ITINÉRANCE





D'abord faire le trajet dans sa tête puis avec ses pas. Il est tracé depuis longtemps, on le porte en soi, même si l'on y pense pas. Incrusté tel un filament dans le corps, de ces choses qui ont la régularité et la certitude d'un mécanisme sans fin. Actes répétitifs invariables qui nous constituent. Parfois cependant on leur ajoute quelques variantes suivant des imprévus qui se manifestent, intérieurement ou extérieurement, une tangente ou une rue parallèle, un détour.

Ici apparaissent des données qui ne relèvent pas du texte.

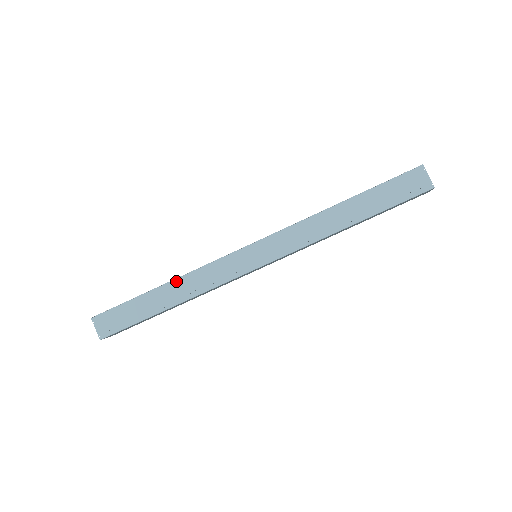
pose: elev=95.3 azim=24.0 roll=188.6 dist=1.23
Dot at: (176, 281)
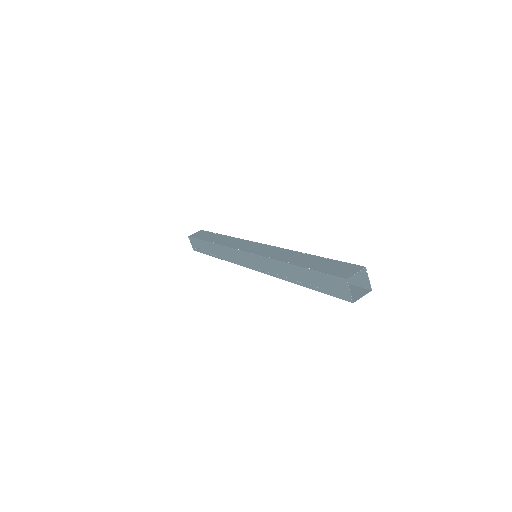
Dot at: (216, 245)
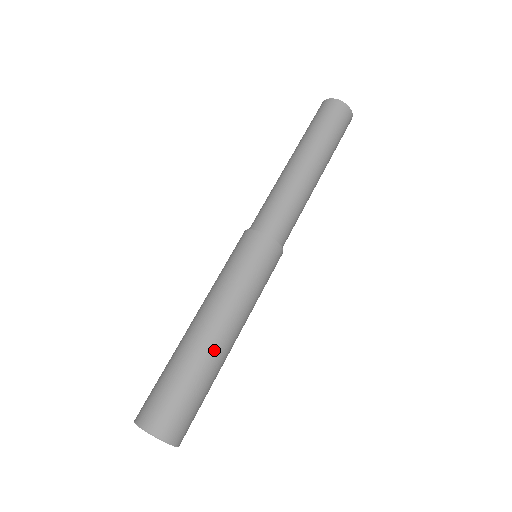
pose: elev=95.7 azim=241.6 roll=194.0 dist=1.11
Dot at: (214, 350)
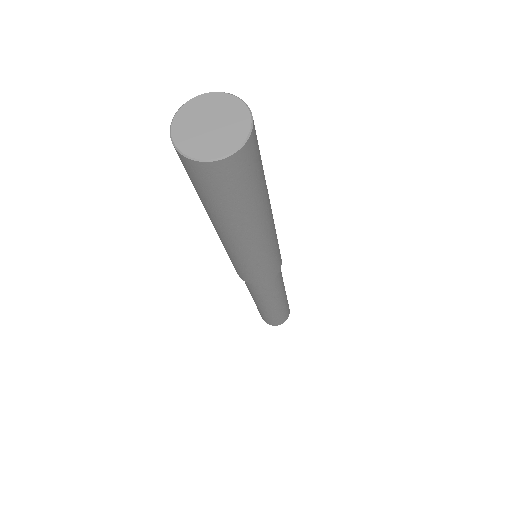
Dot at: occluded
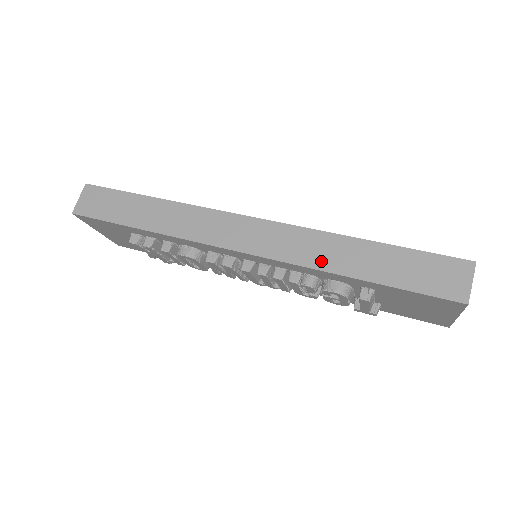
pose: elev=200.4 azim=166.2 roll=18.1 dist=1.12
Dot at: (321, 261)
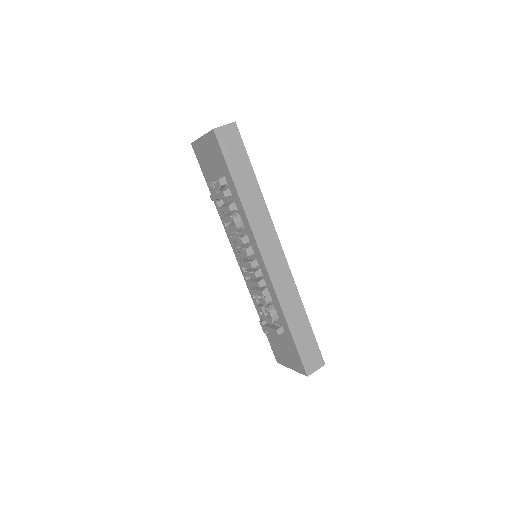
Dot at: (285, 304)
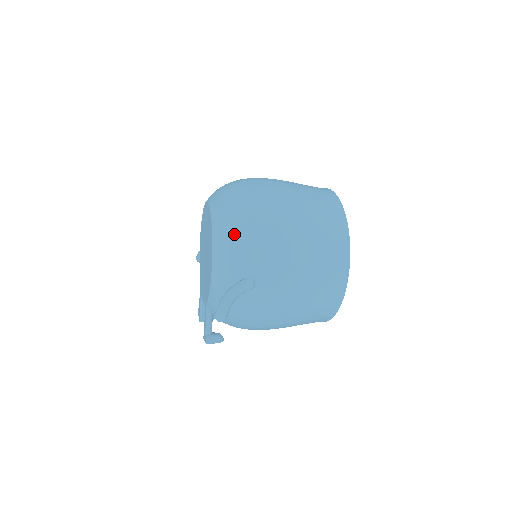
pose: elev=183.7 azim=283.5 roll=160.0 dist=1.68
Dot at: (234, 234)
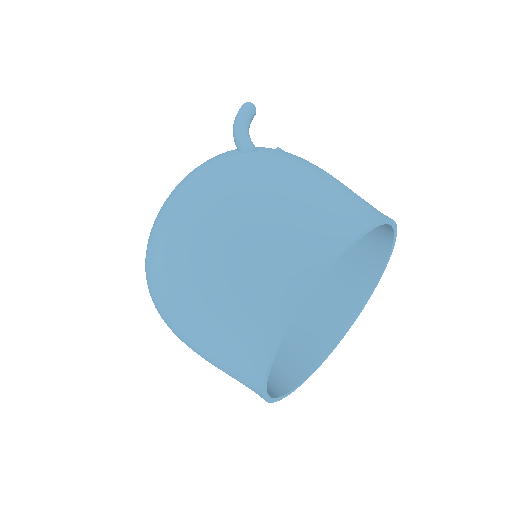
Dot at: occluded
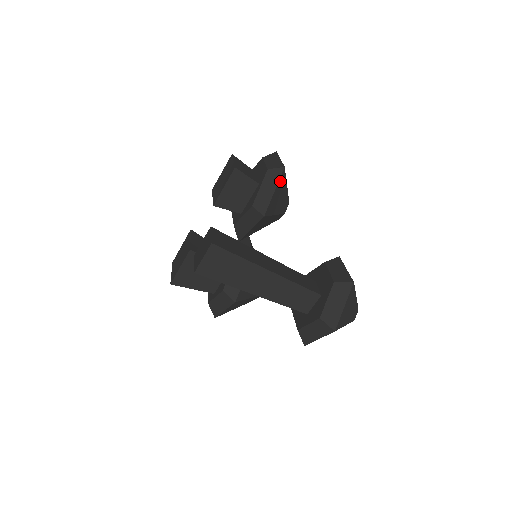
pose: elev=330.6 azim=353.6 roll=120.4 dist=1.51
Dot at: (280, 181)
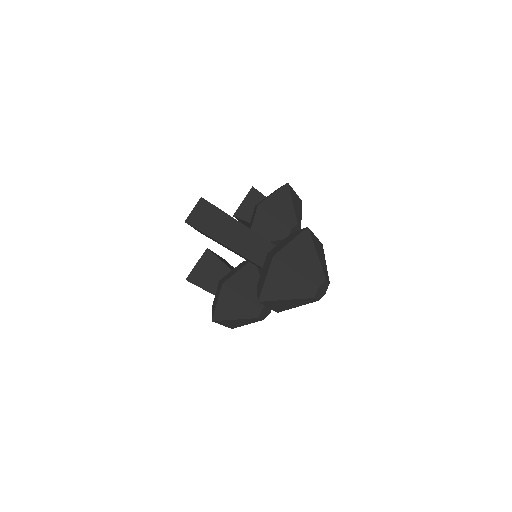
Dot at: (282, 191)
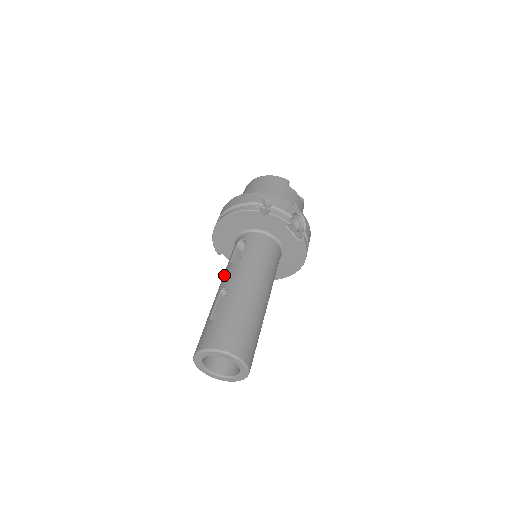
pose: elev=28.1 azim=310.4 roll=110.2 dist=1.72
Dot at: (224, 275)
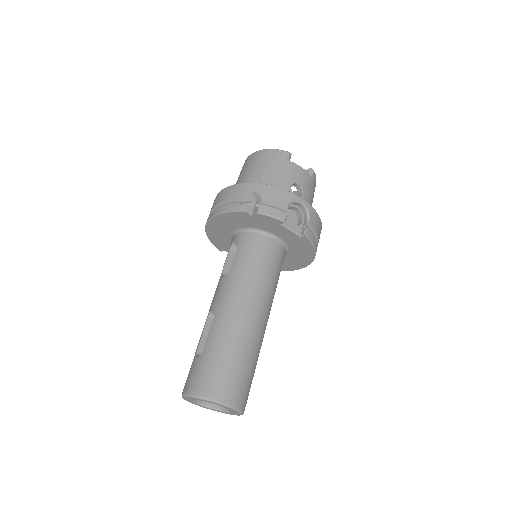
Dot at: (215, 291)
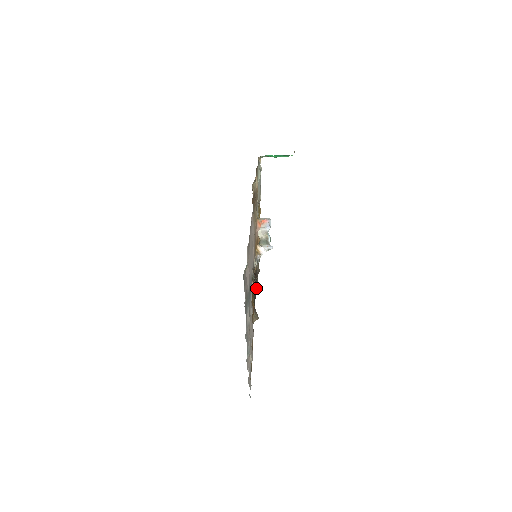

Je suis un fantôme dans les rues, errant à la recherche d'un passé. C'est un parcours en diagonale, en quinconce, labyrinthique, qui me correspond. Pourquoi avoir choisi, cette itinérance, je ne sais pas; écrire permettra peut-être de le dire, de faire surgir de soi un passé enfoui. Pour l'instant il pleut, il fait froid, un brouillard opacifie la ville. Je ne ressens rien, sinon ce froid, ce brouillard qui s'infiltre partout, en moi, sur les murs, sur les pavés. Je prends des photos en noir et blanc dans la pluie. Je ne vois rien. Les rues sont tristes et désertes.Tout cela n'a aucun sens. Je suis un bloc froid qui se déplace. J'éprouve le fracas du vide dans une ville morte. Je la traîne avec moi comme un deuxième corps flou et cotonneux. On peut toujours écrire, photographier , nos instants disparaissent.


Les objets, le décor varient suivant l'heure de la journée, la lumière du petit matin ou le soir à la lueur des lampadaires, des magasins, l'affluence du monde ou bien des rues complètement désertes, au point que le cœur se serre un peu. Parfois un sentiment de paix durant un trajet ou bien l'angoisse qui mord les épaules. Le cartable lourd au bout du bras pèse, on change de bras régulièrement. Un balancier d'horloge qui bat, qui bat. Tout ce temps passé dans ces trajets, aller retour, quatre fois par jour, ça fait des pas des mètres des kilomètres un temps pas perdu - il s'inscrit aujourd'hui dans ce carnet.


Rien n'est pareil, les souvenirs sont éparses et chaotiques, je suis une ombre errante. Il n'y a plus l'odeur de la teinturerie rue Dervieux, ni celle du torréfacteur de café rue François Gillet. Arrivée square Massenet, un salut à la statue de la petite muse et l'ombre de Werther qui se profile avec son chant désespéré: «Pourquoi me réveiller au souffle du printemps!». Sur la place Chavanelle le présent s'invite avec un chant de Noël, minuit chrétien en anglais et en mode variété débile!. Rue Henri Barbusse juste à coté du numéro sept, un atelier d'art intitulé dans les limbes. Rue Dormant, un espace fantomatique, un lieu vide, entouré de grilles avec de l'herbe au sol. Un lieu perdu. Seule moi connais ce lieu. C'est le lieu archéologique de mon ancienne cour de récréation. Si l'on creusait, l'oreille collée au sol on entendrait l'écho de nos rires d'antan et le galop de nos chevaux dans le vent. Le long des grilles une fleur de chèvrefeuille rouge, dans cet hivers froid cela tient du miracle, je la cueille, je n'aurai pas dû, mais on tue ce que l'on aime. un vertige se produit qui a l'éclat de notre propre disparition.


Ces trois années sont un temps long, et court vu de là où je les regarde avec ma vie presque accomplie. Tout était à venir, l'insouciance et la peur mêlées. Aujourd'hui de retour dans ce parcours, c'est comme voir son effacement dans la ville, derrière ce rideau de pluie. Sur le chemin, des arrêts: L'aumônerie * et le rire des copines, les grandes discussions philosophiques, parfois le chemin à deux, puis un détour jusque chez l'autre, cela ne rallonge pas trop c'est le même quartier, Cours Gustave Nadaud ou Avenue de la Libération. On prolonge un peu le trajet. On stationne en bas de l'immeuble. On n'a pas fini de partager , on veut rire encore, on n'a pas trop envie de rentrer; à la maison on redevient un personnage. Pendant le trajet on prend le temps de se construire pas à pas, dans la solitude ou à deux. Au lycée aussi on est un personnage. Entre deux, c'est quelque chose en marche, c'est flou ça tangue. Un entre deux qui a disparu aussi. On est devenu invisible et la ville s'efface dans le brouillard.